Hardware CRC on byte buffer

trevor1 · ‎2009-05-08

Posted on May 08, 2009 at 10:26

trevor1 · ‎2011-05-17

Posted on May 17, 2011 at 12:36

The hardware CRC works on 4 bytes at a time (CRC->DR is a 32 bit register).

How do you CRC a buffer that contains a number of bytes not divisible by 4

i.e. what do you do with the last 1, 2 or 3 bytes?

E.g.

unsigned char buffer[5] = { 1, 2, 3, 4, 5 }; // CRC ????

Regards

Trevor

bob239955 · ‎2011-05-17

Posted on May 17, 2011 at 12:36

I am wondering if once again the documentaion is wrong and that

CRC_DR = CRC_DR + CRC_IDR

(32bit) = (32bit) + (8bit)

(where + means crc)

might be worth a try. 8-)

Otherwise whats the point of the CRC_IDR register?

trevor1 · ‎2011-05-17

Posted on May 17, 2011 at 12:36

Hi bobz,

I wondered that also.

Anyway I'm not going to use the hardware CRC now as it uses the wrong polynomial -- 0x4C11DB7 and I want to use 0xEDB88320. It's a shame you cannot set the polynomial.

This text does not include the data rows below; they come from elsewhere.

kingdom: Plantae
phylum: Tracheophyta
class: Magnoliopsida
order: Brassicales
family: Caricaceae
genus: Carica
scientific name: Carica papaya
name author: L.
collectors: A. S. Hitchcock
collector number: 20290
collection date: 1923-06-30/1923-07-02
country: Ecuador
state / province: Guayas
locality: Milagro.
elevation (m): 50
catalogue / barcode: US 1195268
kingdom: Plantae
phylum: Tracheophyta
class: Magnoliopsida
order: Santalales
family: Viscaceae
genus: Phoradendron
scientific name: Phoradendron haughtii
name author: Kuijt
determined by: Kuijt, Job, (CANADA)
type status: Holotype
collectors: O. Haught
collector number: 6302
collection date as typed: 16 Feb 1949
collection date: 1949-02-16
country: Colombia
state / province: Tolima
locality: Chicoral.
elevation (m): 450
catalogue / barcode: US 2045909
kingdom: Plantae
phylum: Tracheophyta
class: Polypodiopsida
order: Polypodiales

The reason I looked at hardware CRC was to reduce the size of my booloader i.e. not have to store the 1k CRC table in code. I got round this by generating the the CRC table in RAM rather than defining it in code.

Regards

Trevor

ericbrocke9 · ‎2011-05-17

Posted on May 17, 2011 at 12:36

Dit you see that 0x4C11DB7 is the bit-revered version of 0xEDB88320?

The implementation is common on hardware designs (fi. FPGA) but from C-code it is not. You have to bit-reverse the data before you write to the CRC_DR register. The result of the CRC calculation should be bit-reversed and negated (^ 0xFFFFFFFF).